• Extracted page text data:

· · · ·

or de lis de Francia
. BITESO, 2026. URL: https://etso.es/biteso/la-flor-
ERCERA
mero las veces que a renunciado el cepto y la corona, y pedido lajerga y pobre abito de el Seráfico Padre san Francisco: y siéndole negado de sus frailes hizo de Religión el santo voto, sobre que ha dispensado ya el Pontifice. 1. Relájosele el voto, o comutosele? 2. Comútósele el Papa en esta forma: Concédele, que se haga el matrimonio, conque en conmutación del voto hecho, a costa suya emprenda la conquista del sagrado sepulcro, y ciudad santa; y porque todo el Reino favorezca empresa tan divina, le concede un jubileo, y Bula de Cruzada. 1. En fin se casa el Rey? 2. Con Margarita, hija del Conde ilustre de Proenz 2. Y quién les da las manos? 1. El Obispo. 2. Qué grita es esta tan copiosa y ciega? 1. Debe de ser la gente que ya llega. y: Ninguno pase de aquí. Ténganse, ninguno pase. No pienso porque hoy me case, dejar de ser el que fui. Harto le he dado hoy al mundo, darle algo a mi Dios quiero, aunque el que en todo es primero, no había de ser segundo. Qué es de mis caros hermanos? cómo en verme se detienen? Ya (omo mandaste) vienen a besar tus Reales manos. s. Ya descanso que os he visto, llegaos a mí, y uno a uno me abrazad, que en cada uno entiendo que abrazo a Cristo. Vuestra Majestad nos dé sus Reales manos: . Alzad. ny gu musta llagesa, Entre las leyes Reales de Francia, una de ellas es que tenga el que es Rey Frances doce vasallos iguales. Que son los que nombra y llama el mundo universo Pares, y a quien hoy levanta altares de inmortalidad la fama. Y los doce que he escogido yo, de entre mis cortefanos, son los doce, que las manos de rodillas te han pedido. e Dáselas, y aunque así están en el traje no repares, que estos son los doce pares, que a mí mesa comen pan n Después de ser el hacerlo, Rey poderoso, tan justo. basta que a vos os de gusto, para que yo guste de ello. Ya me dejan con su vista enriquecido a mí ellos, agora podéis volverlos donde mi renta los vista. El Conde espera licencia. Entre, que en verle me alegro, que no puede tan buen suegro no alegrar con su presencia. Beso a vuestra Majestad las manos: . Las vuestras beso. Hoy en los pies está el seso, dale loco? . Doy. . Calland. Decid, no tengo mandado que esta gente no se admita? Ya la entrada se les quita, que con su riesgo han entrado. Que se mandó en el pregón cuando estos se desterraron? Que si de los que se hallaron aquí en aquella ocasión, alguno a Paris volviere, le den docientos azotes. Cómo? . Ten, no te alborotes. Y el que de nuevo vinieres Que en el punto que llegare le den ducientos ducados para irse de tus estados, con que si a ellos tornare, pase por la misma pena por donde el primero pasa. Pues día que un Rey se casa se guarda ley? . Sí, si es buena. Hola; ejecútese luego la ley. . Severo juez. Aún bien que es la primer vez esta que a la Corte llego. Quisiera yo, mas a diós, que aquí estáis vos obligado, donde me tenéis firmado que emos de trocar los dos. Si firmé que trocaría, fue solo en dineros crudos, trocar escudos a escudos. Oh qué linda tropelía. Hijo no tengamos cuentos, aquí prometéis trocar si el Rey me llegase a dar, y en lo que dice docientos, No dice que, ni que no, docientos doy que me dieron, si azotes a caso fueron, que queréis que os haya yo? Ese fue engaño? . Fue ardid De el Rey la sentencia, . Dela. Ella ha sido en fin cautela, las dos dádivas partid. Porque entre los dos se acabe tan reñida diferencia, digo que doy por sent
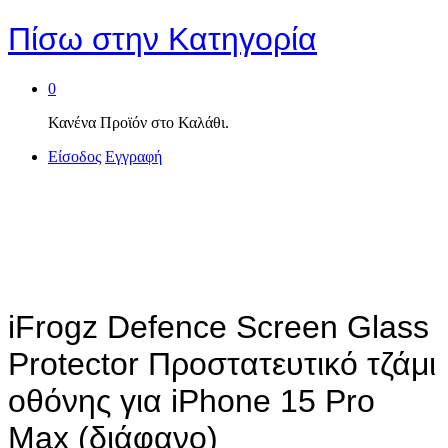
Πίσω στην
Κατηγορία
0
Κανένα Προϊόν στο Καλάθι.
Είσοδος
Εγγραφή
iFrogz Defence Screen Glass
Protector Προστατευτικό τζάμι
οθόνης για iPhone 15 Pro
Max (διάφανο)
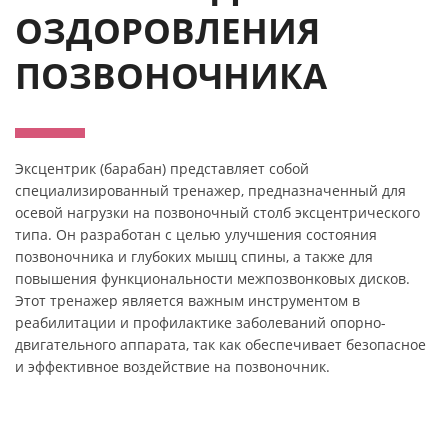
ОЗДОРОВЛЕНИЯ
ПОЗВОНОЧНИКА
Эксцентрик (барабан) представляет собой
специализированный тренажер, предназначенный для
осевой нагрузки на позвоночный столб эксцентрического
типа. Он разработан с целью улучшения состояния
позвоночника и глубоких мышц спины, а также для
повышения функциональности межпозвонковых дисков.
Этот тренажер является важным инструментом в
реабилитации и профилактике заболеваний опорно-
двигательного аппарата, так как обеспечивает безопасное
и эффективное воздействие на позвоночник.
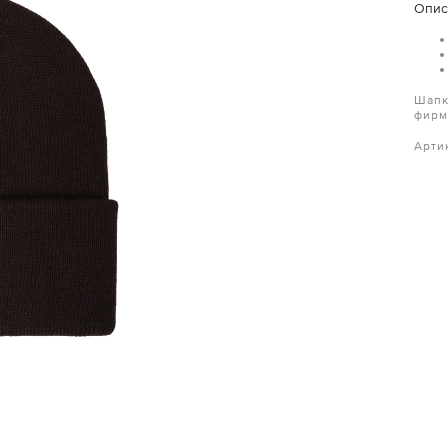
Опис
Шапк
фирм
Артик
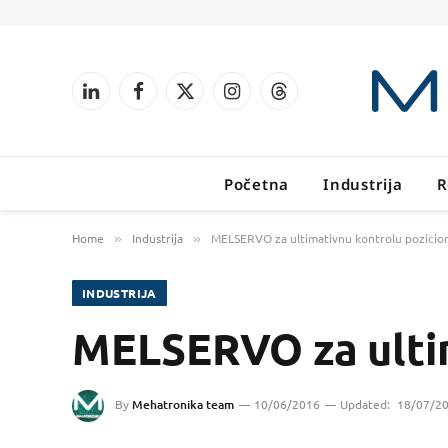
LinkedIn
Facebook
X
Instagram
Threads
(Twitter)
Početna
Industrija
R
Home
Industrija
MELSERVO za ultimativnu kontrolu pozicion
»
»
INDUSTRIJA
MELSERVO za ultim
By
Mehatronika team
10/06/2016
Updated:
18/07/2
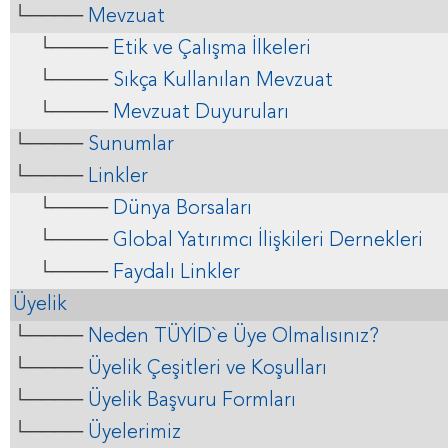
└────
Mevzuat
└────
Etik ve Çalışma İlkeleri
└────
Sıkça Kullanılan Mevzuat
└────
Mevzuat Duyuruları
└────
Sunumlar
└────
Linkler
└────
Dünya Borsaları
└────
Global Yatırımcı İlişkileri Dernekleri
└────
Faydalı Linkler
Üyelik
└────
Neden TÜYİD`e Üye Olmalısınız?
└────
Üyelik Çeşitleri ve Koşulları
└────
Üyelik Başvuru Formları
└────
Üyelerimiz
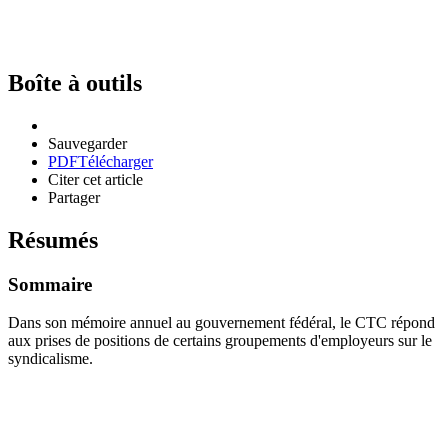
Boîte à outils
Sauvegarder
PDF
Télécharger
Citer cet article
Partager
Résumés
Sommaire
Dans son mémoire annuel au gouvernement fédéral, le CTC répond
aux prises de positions de certains groupements d'employeurs sur le
syndicalisme.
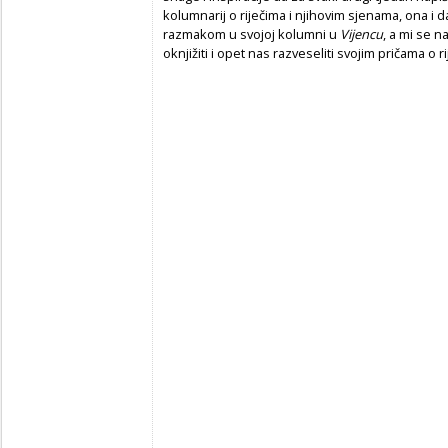
kolumnarij o riječima i njihovim sjenama, ona i 
razmakom u svojoj kolumni u
Vijencu
, a mi se n
oknjižiti i opet nas razveseliti svojim pričama o r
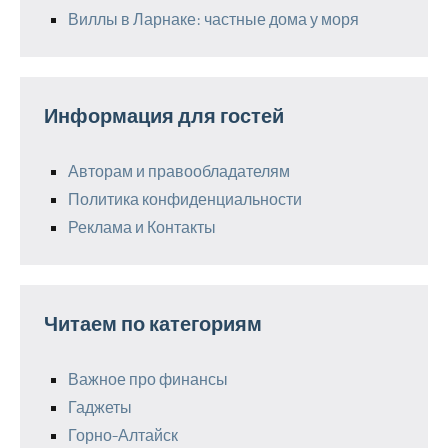
Виллы в Ларнаке: частные дома у моря
Информация для гостей
Авторам и правообладателям
Политика конфиденциальности
Реклама и Контакты
Читаем по категориям
Важное про финансы
Гаджеты
Горно-Алтайск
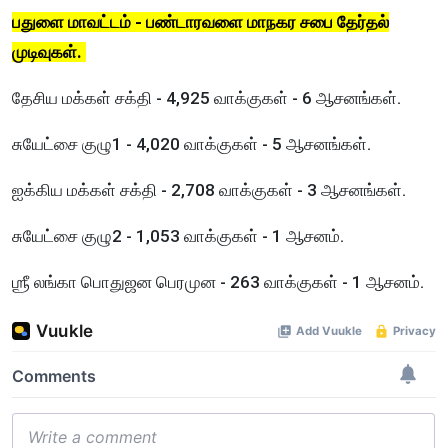
பதுளை மாவட்டம் - பண்டாரவளை மாநகர சபை தேர்தல்
முடிவுகள்.
தேசிய மக்கள் சக்தி - 4,925 வாக்குகள் - 6 ஆசனங்கள்.
சுயேட்சை குழு1 - 4,020 வாக்குகள் - 5 ஆசனங்கள்.
ஐக்கிய மக்கள் சக்தி - 2,708 வாக்குகள் - 3 ஆசனங்கள்.
சுயேட்சை குழு2 - 1,053 வாக்குகள் - 1 ஆசனம்.
ஶ்ரீ லங்கா பொதுஜன பெரமுன - 263 வாக்குகள் - 1 ஆசனம்.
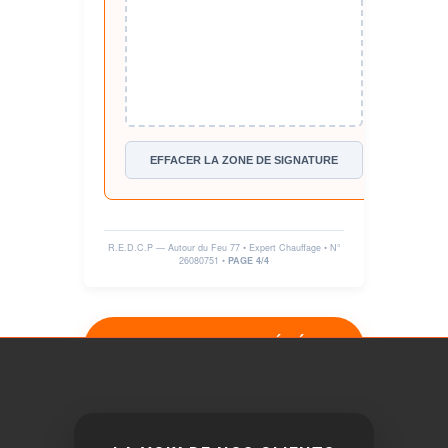
EFFACER LA ZONE DE SIGNATURE
R.E.D.C.P — Autour du Feu 77 • Expert Chauffage • N°
26080751
•
PAGE 4/4
VERROUILLER & GÉNÉRER
LE PDF DÉFINITIF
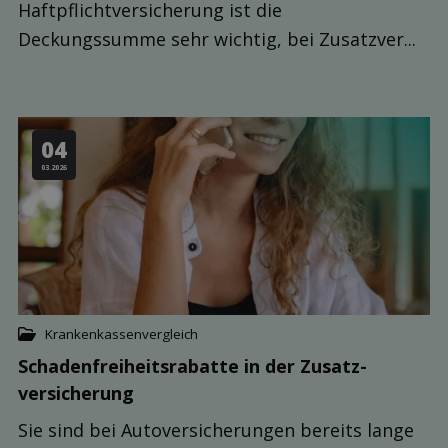
Haftpflichtversicherung ist die
Deckungssumme sehr wichtig, bei Zusatzver...
04
03.2026
Krankenkassenvergleich
Schaden­freiheits­rabatte in der Zusatz­
versicherung
Sie sind bei Autoversicherungen bereits lange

· · · ·

Working through the records, find each line containing the word "MELSERVO" and copy it.

• SOLUTION TO THE PROBLEM:
MELSERVO za ultimativnu kontrolu pozicion
MELSERVO za ultim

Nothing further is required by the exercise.